To the southeast, more than 50 strikes involving drones, artillery and bombs killed three in Dnipropetrovsk region, including two near Nikopol, a town on the opposite bank of the Dnipro River from the Russian-held Zaporizhzhia nuclear power plant.
Twelve people were injured, regional governor Oleksandr Hanzha said on Telegram.
Two people were killed in a strike in the city of Zaporizhzhia, a frequent recent target of deadly attacks, regional governor Ivan Fedorov said.
A total of 21 people were hurt. Fedorov said new attacks were launched on the city late in the evening.
The capital Kyiv was observing a day of mourning, a day after a Russian missile and drone attack killed at least 30 people in the deadliest strike on the city in 2026.
Meanwhile Russia's military says its forces have taken control of Kostiantynivka in eastern Ukraine, a key locality whose capture Moscow has long sought in its advance through the Donetsk region.
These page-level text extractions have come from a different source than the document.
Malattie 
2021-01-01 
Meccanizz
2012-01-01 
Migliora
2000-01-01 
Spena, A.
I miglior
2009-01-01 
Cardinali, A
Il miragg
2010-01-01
General Valery Gerasimov, in a report to Vladimir Putin on the conduct of the war, now in its fifth year, said the southern group of Russia's forces was "carrying out offensive operations to liberate" all of Donetsk Region.
The Defence Ministry's post on the Telegram messaging app showed what it said were scenes from the captured town, including pictures of Russian servicemen holding up national flags around shattered buildings.
Ukraine's general staff denied Kostiantynivka had fallen.
"We deny this. These are more fake claims," a general staff official said.